◆ **TO-DO ITEM**
Retype every line of text in the listing below exactly as it appears, and leave the pictures out of your copy.

** Opening DATA FOR ANALYSIS block **

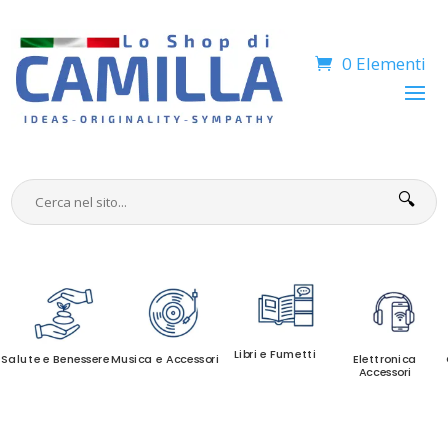
0 Elementi
🔍
Libri e Fumetti
Salute e Benessere
Musica e Accessori
Elettronica
Accessori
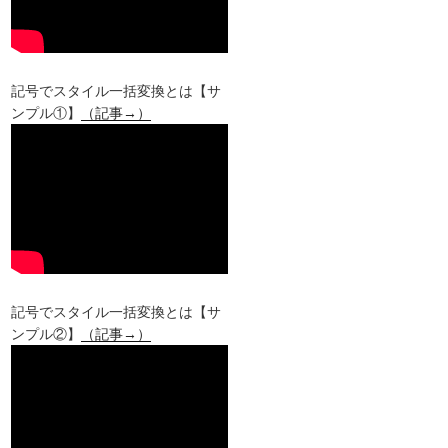
記号でスタイル一括変換とは【サ
ンプル①】
（記事→）
記号でスタイル一括変換とは【サ
ンプル②】
（記事→）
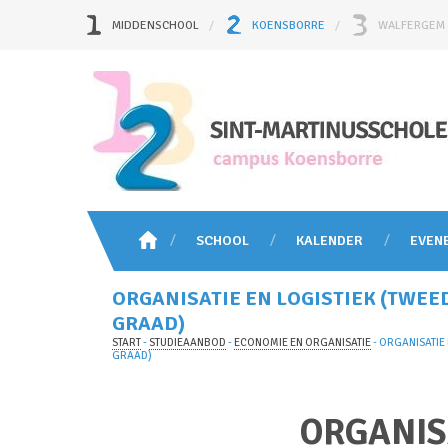
MIDDENSCHOOL
KOENSBORRE
WALFERGEM
SCHOOL
KALENDER
EVEN
ORGANISATIE EN LOGISTIEK (TWEE
GRAAD)
START
-
STUDIEAANBOD
-
ECONOMIE EN ORGANISATIE
-
ORGANISATIE 
GRAAD)
ORGANIS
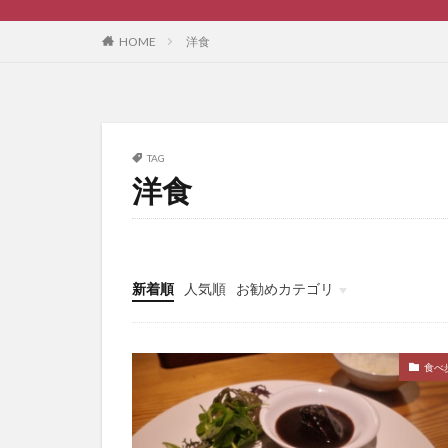
HOME
洋食
TAG
洋食
新着順
人気順
お勧めカテゴリ
ブログ作成
食べ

** Closing DATA FOR ANALYSIS block **

◆ **TASK ANSWER**
0 Elementi
🔍
Libri e Fumetti
Salute e Benessere
Musica e Accessori
Elettronica
Accessori
記号でスタイル一括変換とは【サ
ンプル①】
（記事→）
記号でスタイル一括変換とは【サ
ンプル②】
（記事→）
MIDDENSCHOOL
KOENSBORRE
WALFERGEM
SCHOOL
KALENDER
EVEN
ORGANISATIE EN LOGISTIEK (TWEE
GRAAD)
START
-
STUDIEAANBOD
-
ECONOMIE EN ORGANISATIE
-
ORGANISATIE 
GRAAD)
ORGANIS
HOME
洋食
TAG
洋食
新着順
人気順
お勧めカテゴリ
ブログ作成
食べ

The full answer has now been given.